If you have ever cared for a loved one toward the end of their fight against cancer, you may find it hard to understand why someone would choose to die from the disease if they had any other option. Yet in the UK, more than half of medical staff who care for those with cancer have known patients who reject treatment altogether because they lack support at home from family and friends.
Having cancer is a life-changing experience, and how people choose to deal with the disease is a deeply personal decision. Some may stand to gain only a few extra weeks from treatment and so decide not to go down that route. For others, it could offer the chance of a much longer life or even a cure. We should all be troubled to hear that some patients are accepting a potentially avoidable death from cancer simply because they have no-one in their personal lives to help them through treatment.
Cancer patients by no means have a monopoly on feeling isolated and alone. Far too many people in our society, many of them elderly, lack the practical and emotional support of family and friends that the rest of us often take for granted. In fact the government is currently trying to measure loneliness amid concerns it is having severe consequences on people's health. Cancer and its treatment, however, can inflict a particularly debilitating toll on the body and mind - one made worse by isolation.

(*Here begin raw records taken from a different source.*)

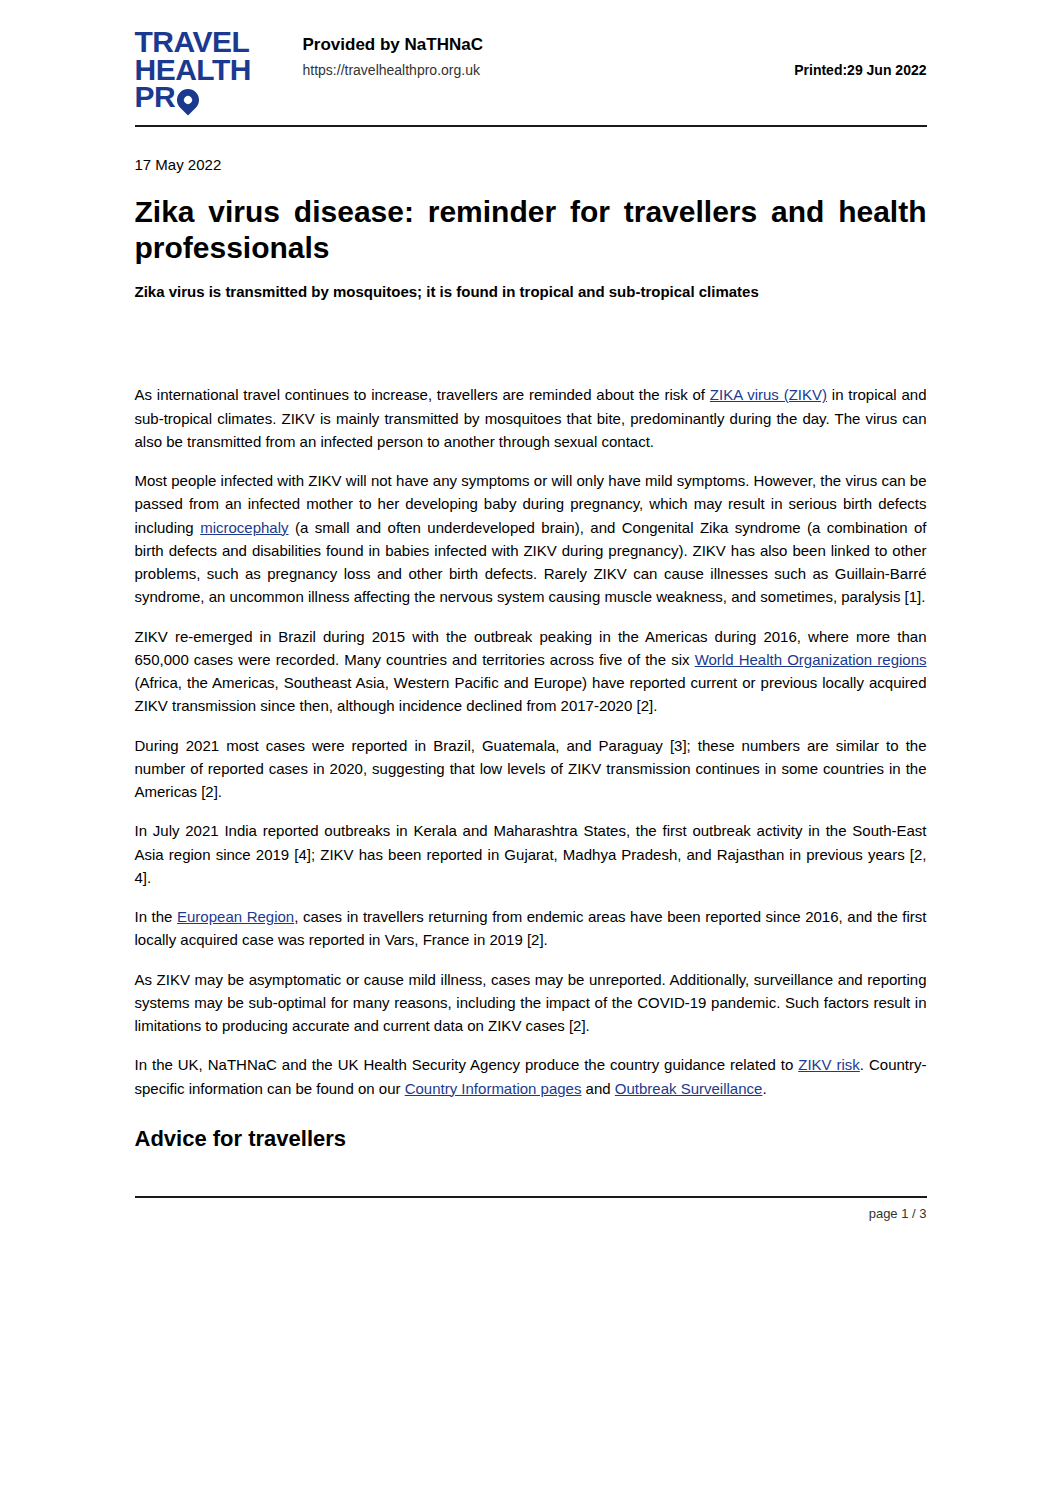Travel Health Pr
Provided by NaTHNaC
https://travelhealthpro.org.uk Printed:29 Jun 2022
17 May 2022
Zika virus disease: reminder for travellers and health professionals
Zika virus is transmitted by mosquitoes; it is found in tropical and sub-tropical climates
As international travel continues to increase, travellers are reminded about the risk of ZIKA virus (ZIKV) in tropical and sub-tropical climates. ZIKV is mainly transmitted by mosquitoes that bite, predominantly during the day. The virus can also be transmitted from an infected person to another through sexual contact.
Most people infected with ZIKV will not have any symptoms or will only have mild symptoms. However, the virus can be passed from an infected mother to her developing baby during pregnancy, which may result in serious birth defects including microcephaly (a small and often underdeveloped brain), and Congenital Zika syndrome (a combination of birth defects and disabilities found in babies infected with ZIKV during pregnancy). ZIKV has also been linked to other problems, such as pregnancy loss and other birth defects. Rarely ZIKV can cause illnesses such as Guillain-Barré syndrome, an uncommon illness affecting the nervous system causing muscle weakness, and sometimes, paralysis [1].
ZIKV re-emerged in Brazil during 2015 with the outbreak peaking in the Americas during 2016, where more than 650,000 cases were recorded. Many countries and territories across five of the six World Health Organization regions (Africa, the Americas, Southeast Asia, Western Pacific and Europe) have reported current or previous locally acquired ZIKV transmission since then, although incidence declined from 2017-2020 [2].
During 2021 most cases were reported in Brazil, Guatemala, and Paraguay [3]; these numbers are similar to the number of reported cases in 2020, suggesting that low levels of ZIKV transmission continues in some countries in the Americas [2].
In July 2021 India reported outbreaks in Kerala and Maharashtra States, the first outbreak activity in the South-East Asia region since 2019 [4]; ZIKV has been reported in Gujarat, Madhya Pradesh, and Rajasthan in previous years [2, 4].
In the European Region, cases in travellers returning from endemic areas have been reported since 2016, and the first locally acquired case was reported in Vars, France in 2019 [2].
As ZIKV may be asymptomatic or cause mild illness, cases may be unreported. Additionally, surveillance and reporting systems may be sub-optimal for many reasons, including the impact of the COVID-19 pandemic. Such factors result in limitations to producing accurate and current data on ZIKV cases [2].
In the UK, NaTHNaC and the UK Health Security Agency produce the country guidance related to ZIKV risk. Country-specific information can be found on our Country Information pages and Outbreak Surveillance.
Advice for travellers
page 1 / 3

Imagine only having your colon cancer diagnosed after you collapse in the street because no-one has nagged you to see the doctor about your recent weight loss and tiredness. You'd noticed some blood in your stools, but didn't feel close enough to anyone to confide your worries.
Now imagine you've been told that you've a decent chance of surviving the cancer but you'll need to have a major operation that will leave you with a colostomy bag, and several rounds of chemotherapy that will make you feel sick and exhausted. There are no family or friends at home or nearby to help you wash, cook, clean or shop, give you a lift home from your chemotherapy appointments, or raise your spirits when you're feeling down.
Sadly, and understandably it is possible to understand why some isolated cancer patients choose not to go through with it all. But does that mean we should simply shrug our shoulders and leave them to what is effectively a slow suicide? What if they would have chosen differently with just a bit more support at home?
Rejecting treatment is, of course, an extreme example of the effects of isolation on cancer patients. The wider picture, although less dramatic, is equally distressing. One in four people newly diagnosed with cancer in the UK will lack support from family or friends during their treatment and recovery - that's more than an estimated 70,000 people every year not getting help at a time when they need it more than ever. Of those, around a third - an estimated 20,000 people each year - will receive no support whatsoever, facing cancer completely alone.
More than half of those who are isolated have skipped meals or not eaten properly because of a lack of support at home. More than one in six have not been able to collect a prescription for their medication, and more than one in 10 have missed a hospital or GP appointment. The numbers, revealed by Macmillan's new Facing the Fight Alone report, show that isolation affects a significant proportion of cancer patients and has a real and negative impact on their lives.
Most people who lack support say it's because their family and friends are too busy to help or live too far away. More than two-thirds say they would have benefited from more support from their loved ones, which means that right now there could be as many as 50,000 people recently diagnosed with cancer across the UK who could do with help from someone close to them. Does someone you know have cancer? You might want to have a word, or offer a hand.
At Macmillan, we believe no-one should face cancer alone. Both healthcare professionals and society as a whole must recognise how serious isolation can be for cancer patients. We must make every effort possible to mitigate the effects. The government's plan to measure isolation nationally will keep momentum going on this issue, but we need them to do more than just measure for those with cancer. All patients must be given a care plan to capture their problems and highlight any extra support they may need during and after treatment.
The lives of those who are isolated are just as valuable as those with close family and friends, and we must give them just as much of a fighting chance. People may or may not choose to accept treatment for cancer for many reasons, but if someone who chooses not to would they have changed their mind if they simply had a bit more support, is that really a choice at all?